### Chart understanding data
┄┄┄┄┄┄┄┄┄┄┄┄┄┄┄┄┄┄┄┄

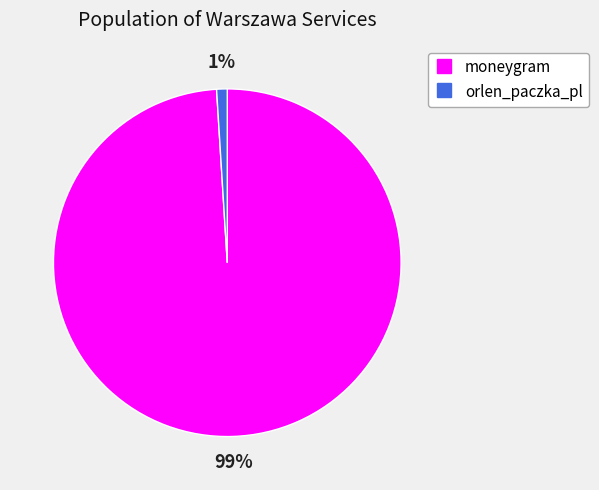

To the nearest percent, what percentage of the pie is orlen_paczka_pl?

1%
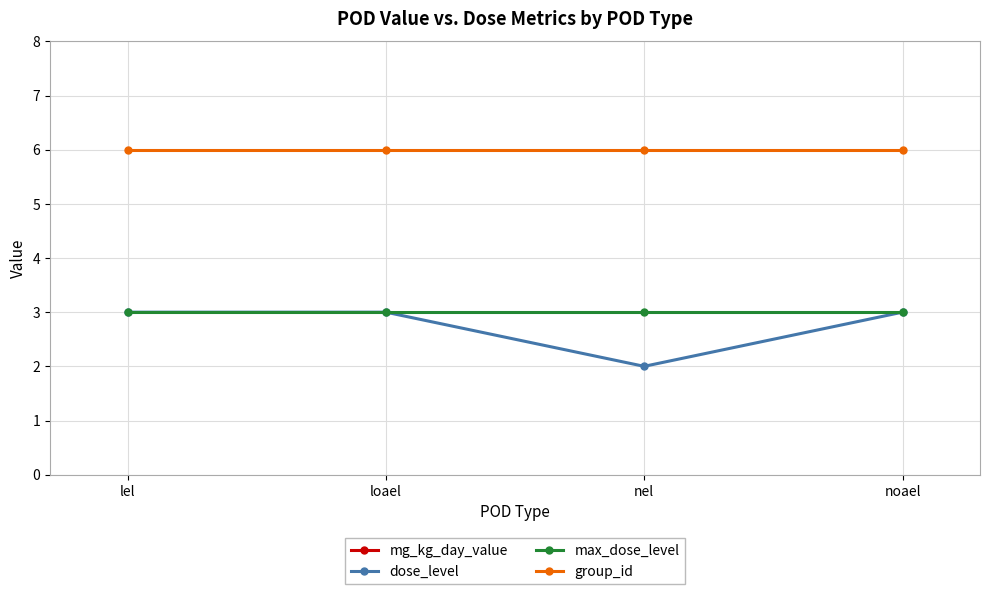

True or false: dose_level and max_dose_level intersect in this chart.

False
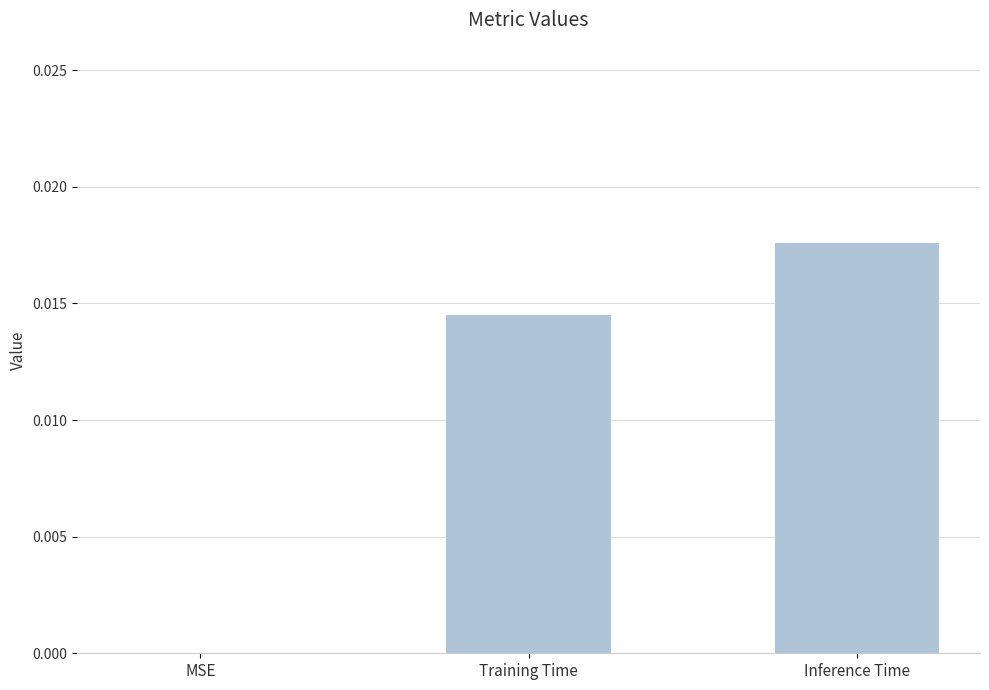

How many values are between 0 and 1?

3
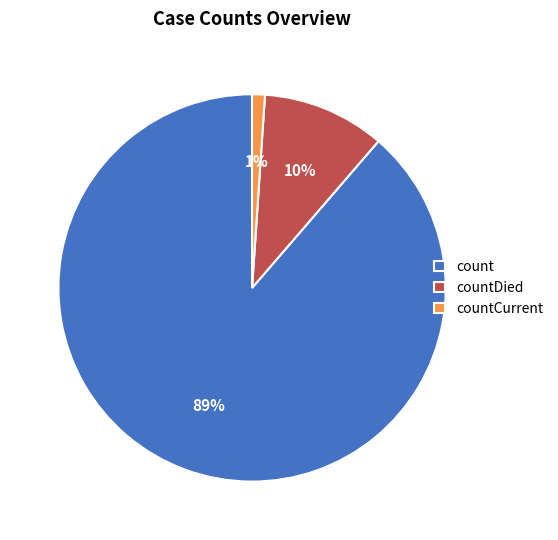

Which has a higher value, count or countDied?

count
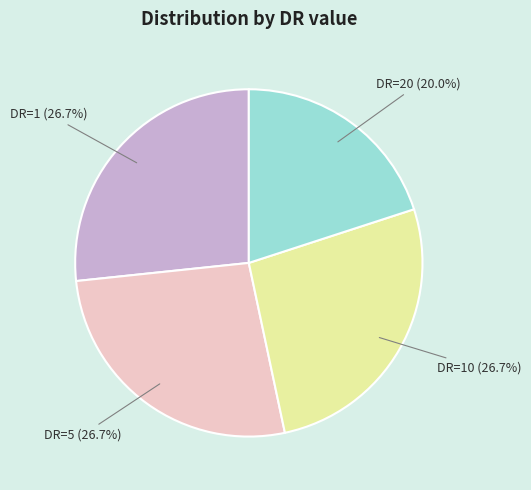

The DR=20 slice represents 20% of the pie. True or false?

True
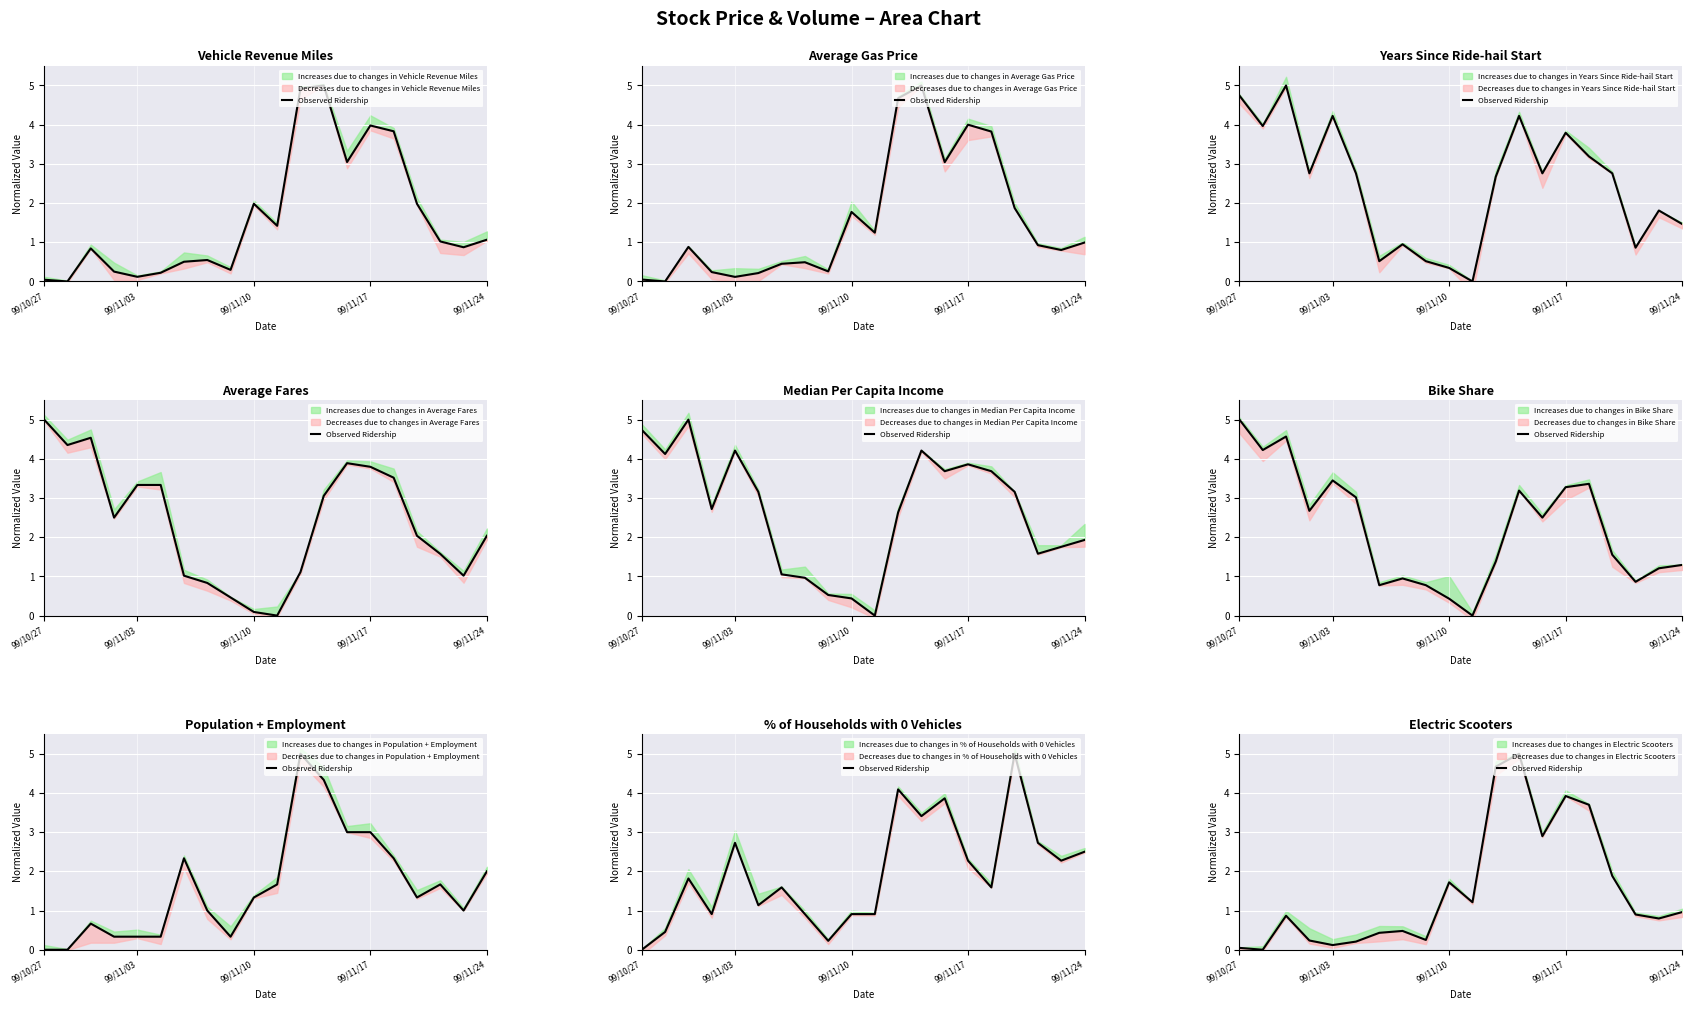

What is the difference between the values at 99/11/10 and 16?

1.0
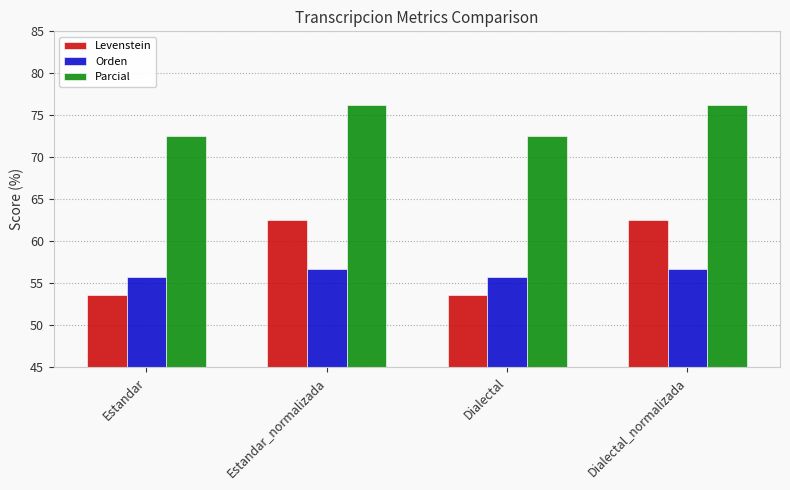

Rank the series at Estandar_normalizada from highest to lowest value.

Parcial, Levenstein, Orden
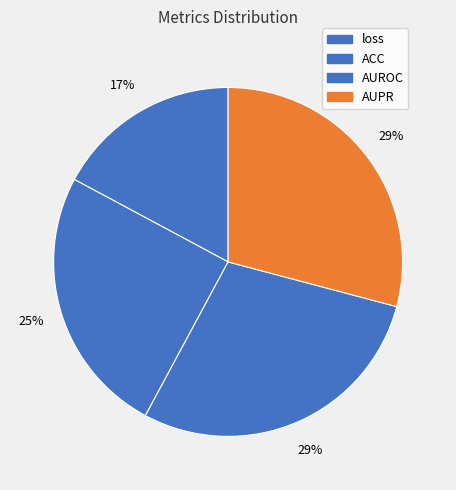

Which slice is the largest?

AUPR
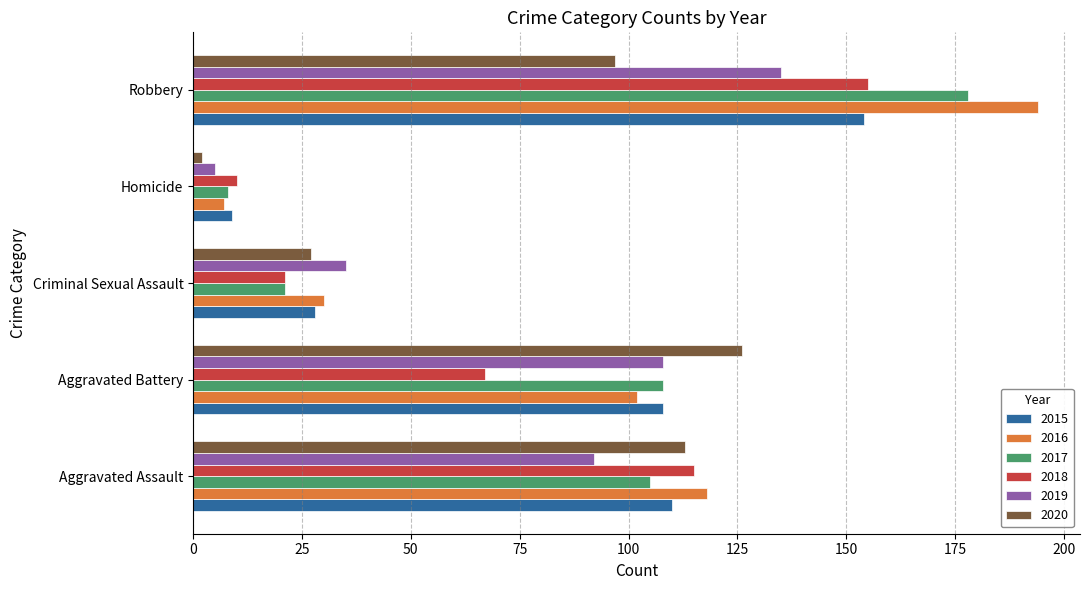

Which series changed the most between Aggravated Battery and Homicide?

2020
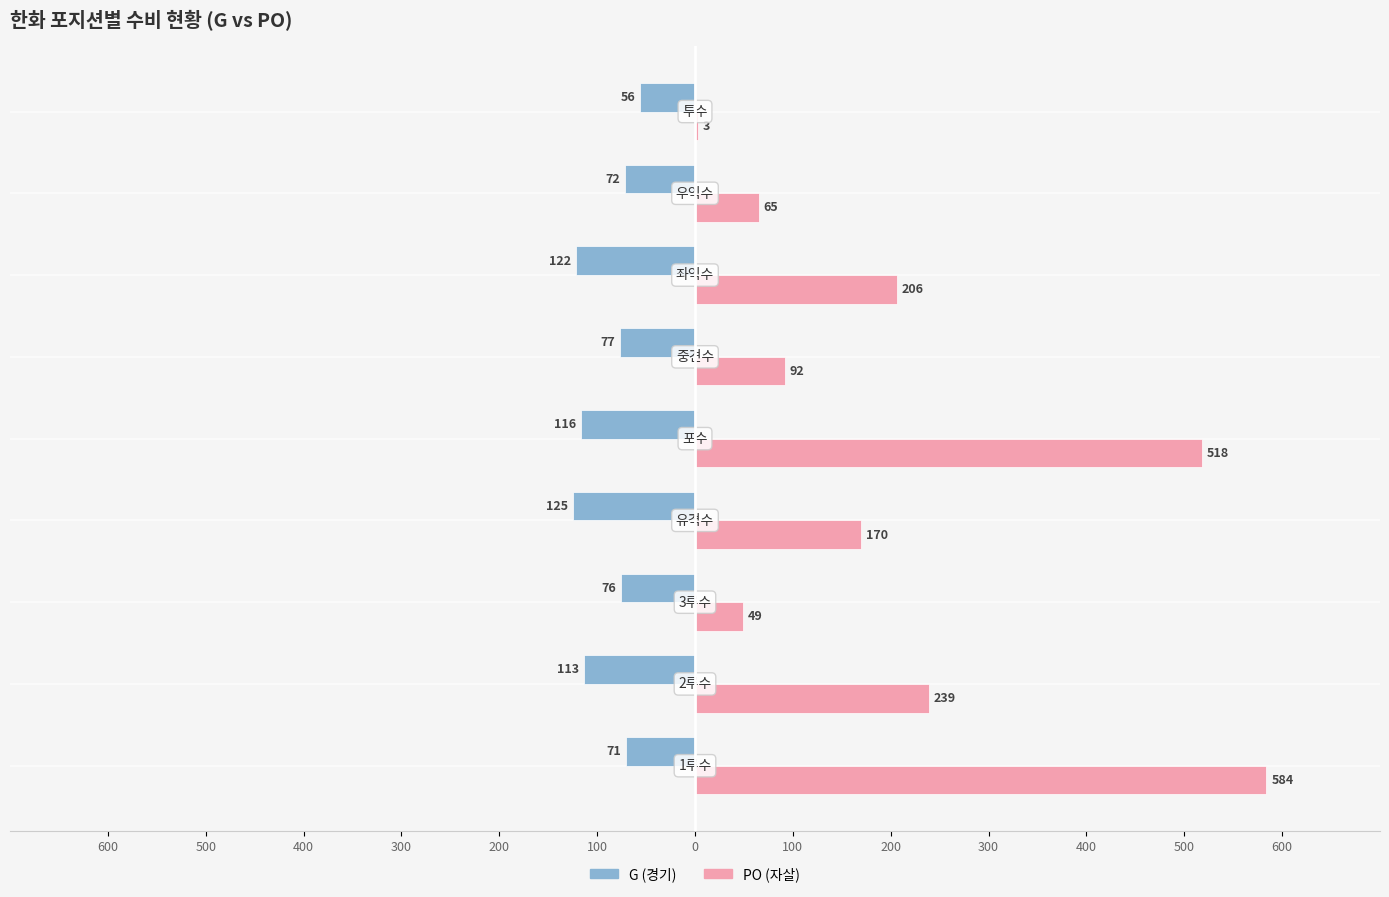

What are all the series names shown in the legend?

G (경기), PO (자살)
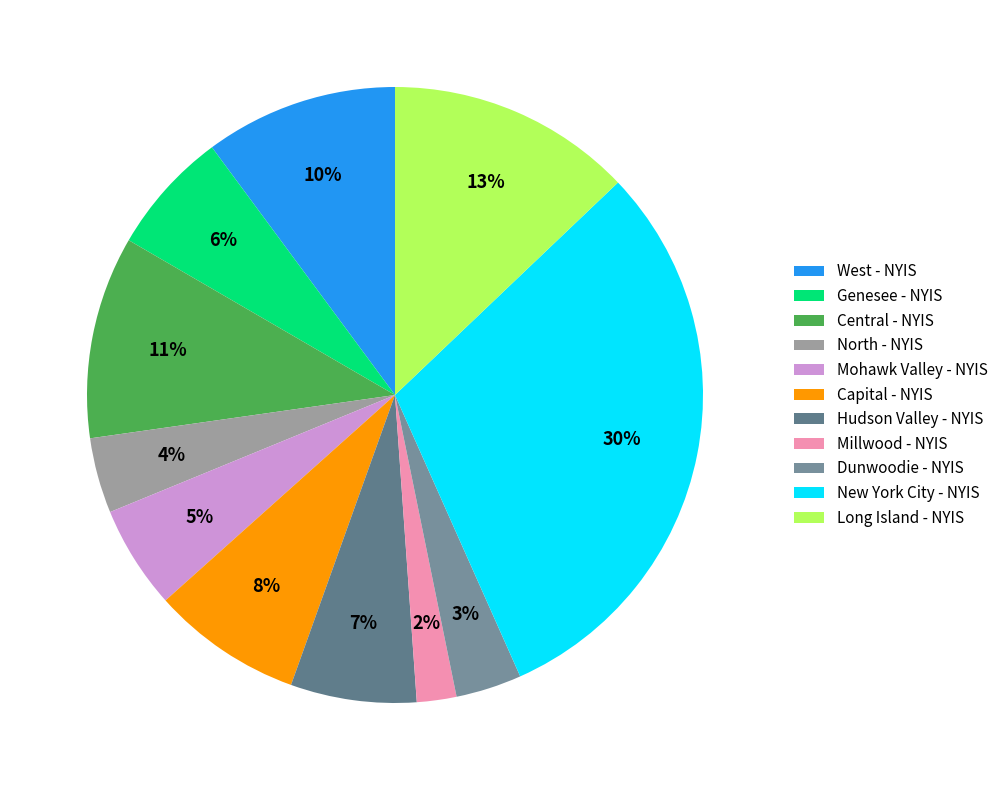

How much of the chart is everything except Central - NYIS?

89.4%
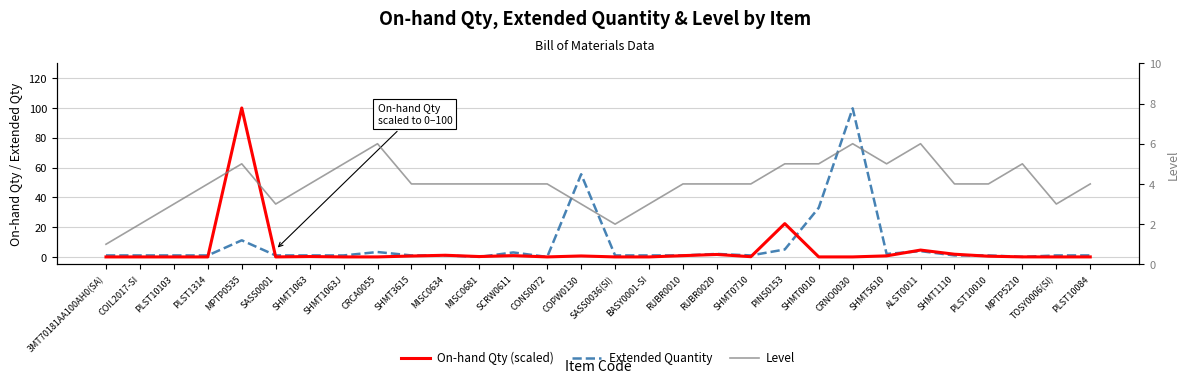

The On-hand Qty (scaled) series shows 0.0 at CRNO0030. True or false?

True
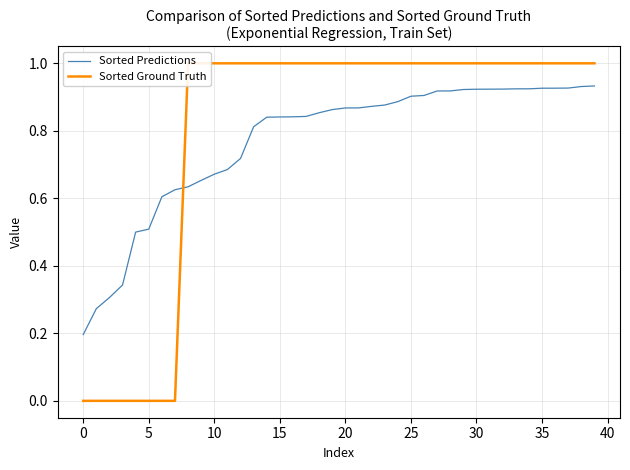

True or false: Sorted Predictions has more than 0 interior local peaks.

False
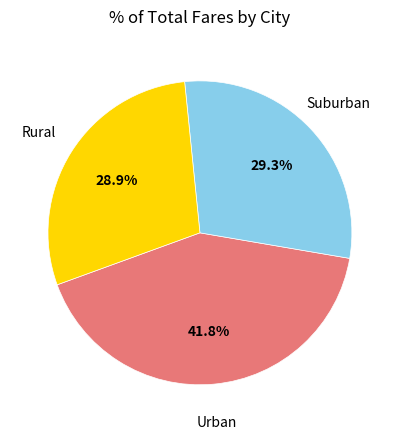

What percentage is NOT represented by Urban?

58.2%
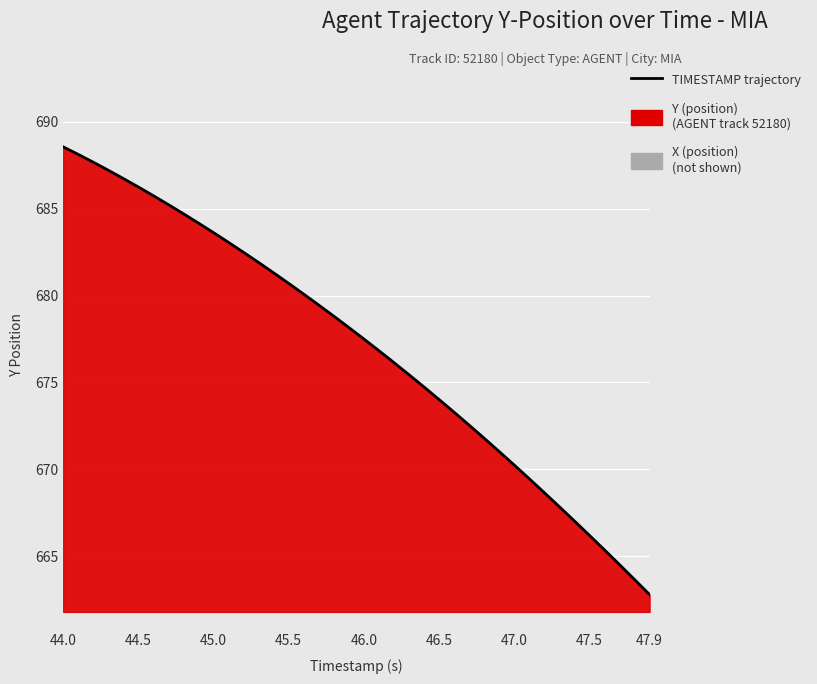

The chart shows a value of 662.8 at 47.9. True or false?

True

┄┄┄┄┄┄┄┄┄┄┄┄┄┄┄┄┄┄┄┄

### To do
In the stretch from the line containing "The On-hand Qty" through the end of the records, replace "chart" with "graph" and give those lines again with nothing else altered. Leave the pictures out of your answer.

### Answer section
The On-hand Qty (scaled) series shows 0.0 at CRNO0030. True or false?

True

True or false: Sorted Predictions has more than 0 interior local peaks.

False

What percentage is NOT represented by Urban?

58.2%

The graph shows a value of 662.8 at 47.9. True or false?

True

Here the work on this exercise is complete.